TASK DIRECTIONS:
Copy out all of the records, exactly as they appear.

(Source records)
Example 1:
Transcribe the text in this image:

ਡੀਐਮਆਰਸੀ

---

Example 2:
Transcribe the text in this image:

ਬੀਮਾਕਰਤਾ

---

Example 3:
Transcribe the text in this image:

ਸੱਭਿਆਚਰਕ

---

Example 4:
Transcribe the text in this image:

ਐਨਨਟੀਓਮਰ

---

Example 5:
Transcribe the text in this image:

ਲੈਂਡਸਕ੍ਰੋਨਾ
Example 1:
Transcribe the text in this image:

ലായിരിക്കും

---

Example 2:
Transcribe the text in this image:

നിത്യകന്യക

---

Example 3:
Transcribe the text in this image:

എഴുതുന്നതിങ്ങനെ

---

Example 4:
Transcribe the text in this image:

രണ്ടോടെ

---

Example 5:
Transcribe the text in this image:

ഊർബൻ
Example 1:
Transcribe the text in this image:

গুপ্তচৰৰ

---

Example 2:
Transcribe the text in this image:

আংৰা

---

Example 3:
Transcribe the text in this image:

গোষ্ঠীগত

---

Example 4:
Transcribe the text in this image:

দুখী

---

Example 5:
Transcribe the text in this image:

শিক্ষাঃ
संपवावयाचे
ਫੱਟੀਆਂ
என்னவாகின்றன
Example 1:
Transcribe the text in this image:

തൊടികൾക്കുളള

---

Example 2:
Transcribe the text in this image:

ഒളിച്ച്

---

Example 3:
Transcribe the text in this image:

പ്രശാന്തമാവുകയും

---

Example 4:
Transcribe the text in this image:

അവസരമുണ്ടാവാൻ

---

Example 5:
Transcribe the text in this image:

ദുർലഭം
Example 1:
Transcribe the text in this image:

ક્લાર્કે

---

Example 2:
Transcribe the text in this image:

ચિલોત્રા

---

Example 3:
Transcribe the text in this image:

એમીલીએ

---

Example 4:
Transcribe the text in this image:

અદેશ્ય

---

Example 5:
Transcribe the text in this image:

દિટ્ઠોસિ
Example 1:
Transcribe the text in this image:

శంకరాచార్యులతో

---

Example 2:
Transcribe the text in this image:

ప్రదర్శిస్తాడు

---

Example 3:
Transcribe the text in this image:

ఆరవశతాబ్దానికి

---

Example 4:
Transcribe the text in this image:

ANSWER SPACE:
Example 1:
Transcribe the text in this image:

ਡੀਐਮਆਰਸੀ

---

Example 2:
Transcribe the text in this image:

ਬੀਮਾਕਰਤਾ

---

Example 3:
Transcribe the text in this image:

ਸੱਭਿਆਚਰਕ

---

Example 4:
Transcribe the text in this image:

ਐਨਨਟੀਓਮਰ

---

Example 5:
Transcribe the text in this image:

ਲੈਂਡਸਕ੍ਰੋਨਾ
Example 1:
Transcribe the text in this image:

ലായിരിക്കും

---

Example 2:
Transcribe the text in this image:

നിത്യകന്യക

---

Example 3:
Transcribe the text in this image:

എഴുതുന്നതിങ്ങനെ

---

Example 4:
Transcribe the text in this image:

രണ്ടോടെ

---

Example 5:
Transcribe the text in this image:

ഊർബൻ
Example 1:
Transcribe the text in this image:

গুপ্তচৰৰ

---

Example 2:
Transcribe the text in this image:

আংৰা

---

Example 3:
Transcribe the text in this image:

গোষ্ঠীগত

---

Example 4:
Transcribe the text in this image:

দুখী

---

Example 5:
Transcribe the text in this image:

শিক্ষাঃ
संपवावयाचे
ਫੱਟੀਆਂ
என்னவாகின்றன
Example 1:
Transcribe the text in this image:

തൊടികൾക്കുളള

---

Example 2:
Transcribe the text in this image:

ഒളിച്ച്

---

Example 3:
Transcribe the text in this image:

പ്രശാന്തമാവുകയും

---

Example 4:
Transcribe the text in this image:

അവസരമുണ്ടാവാൻ

---

Example 5:
Transcribe the text in this image:

ദുർലഭം
Example 1:
Transcribe the text in this image:

ક્લાર્કે

---

Example 2:
Transcribe the text in this image:

ચિલોત્રા

---

Example 3:
Transcribe the text in this image:

એમીલીએ

---

Example 4:
Transcribe the text in this image:

અદેશ્ય

---

Example 5:
Transcribe the text in this image:

દિટ્ઠોસિ
Example 1:
Transcribe the text in this image:

శంకరాచార్యులతో

---

Example 2:
Transcribe the text in this image:

ప్రదర్శిస్తాడు

---

Example 3:
Transcribe the text in this image:

ఆరవశతాబ్దానికి

---

Example 4:
Transcribe the text in this image:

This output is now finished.